The Bygone Movie Review
The Bygone Movie Review Metadata
Austin Film Festival – The Bygone stands to inherit my personal “gee, this was great until it went off the rails” award this season. Writer and director brothers Parker and Graham Phillips – the latter stars as the film’s protagonist Kip – treat viewers to a moody, unique modern western that’s refreshingly well-made until their restraint wears thin.
Kip Summer lives and works on his ailing father’s (Jamie McShane) cattle ranch among the fracking boom in North Dakota (the film is shot in Oklahoma). Kip is naive and lonely, a cocktail that encourages the ranch hand to seek companionship in a local brothel. It doesn’t take long for him to realize this isn’t his scene but not before intervening in the assault of a young Native American prostitute (Sydney Schafer). He takes her home to his ranch to help nurse her injuries, but that most certainly puts them in the crosshairs of the girl’s pimp Paris (Shawn Hatosy).

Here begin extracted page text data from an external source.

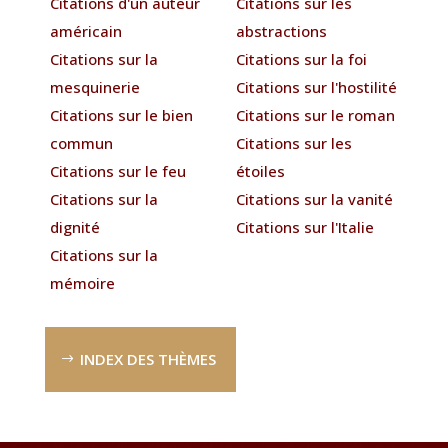
Citations d'un auteur
Citations sur les
américain
abstractions
Citations sur la
Citations sur la foi
mesquinerie
Citations sur l'hostilité
Citations sur le bien
Citations sur le roman
commun
Citations sur les
Citations sur le feu
étoiles
Citations sur la
Citations sur la vanité
dignité
Citations sur l'Italie
Citations sur la
mémoire
INDEX DES THÈMES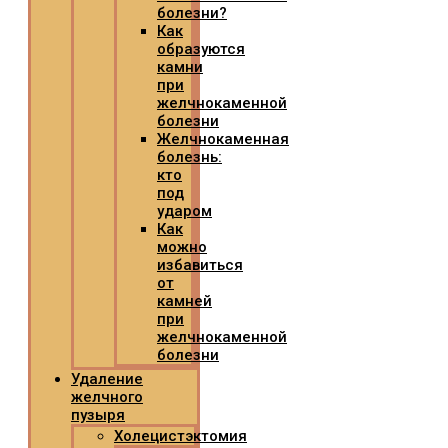
болезни?
Как
образуются
камни
при
желчнокаменной
болезни
Желчнокаменная
болезнь:
кто
под
ударом
Как
можно
избавиться
от
камней
при
желчнокаменной
болезни
Удаление
желчного
пузыря
Холецистэктомия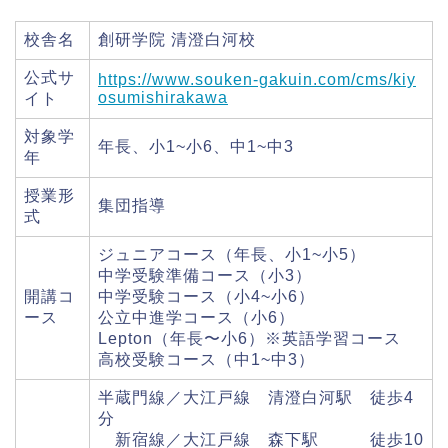
校舎名
創研学院 清澄白河校
公式サ
https://www.souken-gakuin.com/cms/kiy
osumishirakawa
イト
対象学
年長、小1~小6、中1~中3
年
授業形
集団指導
式
ジュニアコース（年長、小1~小5）
中学受験準備コース（小3）
開講コ
中学受験コース（小4~小6）
ース
公立中進学コース（小6）
Lepton（年長〜小6）※英語学習コース
高校受験コース（中1~中3）
半蔵門線／大江戸線 清澄白河駅 徒歩4
分
新宿線／大江戸線 森下駅 徒歩10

There’s an opening title in the film that informs viewers that sexual violence among Native populations was non-existent before Europeans settled here. Human trafficking is now rampant. Indeed, a 2018 Fact Sheet provided by the Administration for Children and Families Office of Trafficking in Persons says “indigenous peoples worldwide are at particular risk for both sex trafficking and labor trafficking.” It goes on to say, “American Indian, Alaska Native, Native Hawaiian, and Pacific Islander women and girls are at higher risk for experiencing sex trafficking.”

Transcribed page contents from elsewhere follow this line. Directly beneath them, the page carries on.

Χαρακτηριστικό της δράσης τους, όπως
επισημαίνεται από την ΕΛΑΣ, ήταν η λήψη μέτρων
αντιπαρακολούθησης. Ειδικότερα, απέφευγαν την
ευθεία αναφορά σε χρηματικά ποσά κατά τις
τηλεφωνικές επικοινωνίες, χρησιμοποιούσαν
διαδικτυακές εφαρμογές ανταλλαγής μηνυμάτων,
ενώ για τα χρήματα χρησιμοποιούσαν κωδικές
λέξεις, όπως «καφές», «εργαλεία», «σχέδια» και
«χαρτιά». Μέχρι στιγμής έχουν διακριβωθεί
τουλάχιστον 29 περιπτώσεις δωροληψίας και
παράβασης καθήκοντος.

The Bygone wraps this social issue in a dusty, harrowing “rescue-the-damsel” conceit for two and a half acts before snowballing into something bizarre. The West, once a wide-open frontier, is now littered with oil rigs, and wind turbines choke the skyline. The Summer Ranch is falling victim to the environmental and financial challenges presented by the oil companies surrounding them, much of that facilitated by Kip’s wealthy uncle Beckett (Ritchie Coster). He’s all too eager to help the Summer’s, setting up an interesting side plot that’s never fully explored but at least doesn’t pull the viewer away from the original story. But the Phillip’s brothers make this weird decision to devolve the final act from what could have been a satisfying shoot-out/rescue on an oil rig, to an extended scene involving racist Uncle Beckett in an underground bunker.

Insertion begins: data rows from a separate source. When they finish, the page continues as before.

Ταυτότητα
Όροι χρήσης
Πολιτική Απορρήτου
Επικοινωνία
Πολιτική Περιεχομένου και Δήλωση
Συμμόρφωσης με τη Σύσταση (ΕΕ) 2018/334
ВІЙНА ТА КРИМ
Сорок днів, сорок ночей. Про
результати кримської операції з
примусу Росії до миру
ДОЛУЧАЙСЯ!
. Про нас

As independent feature films go, The Bygone is exceptionally produced. The cinematography embraces the beautifully tortured western landscapes, both framed and lit at the hands of capable filmmakers. The Phillips’ will remain on my radar for that reason. Austin Film Festival is a writer’s festival, however, and judging on those merits, The Bygone‘s cracks are minor until it stumbles into a wordy sinkhole in its fracking finale.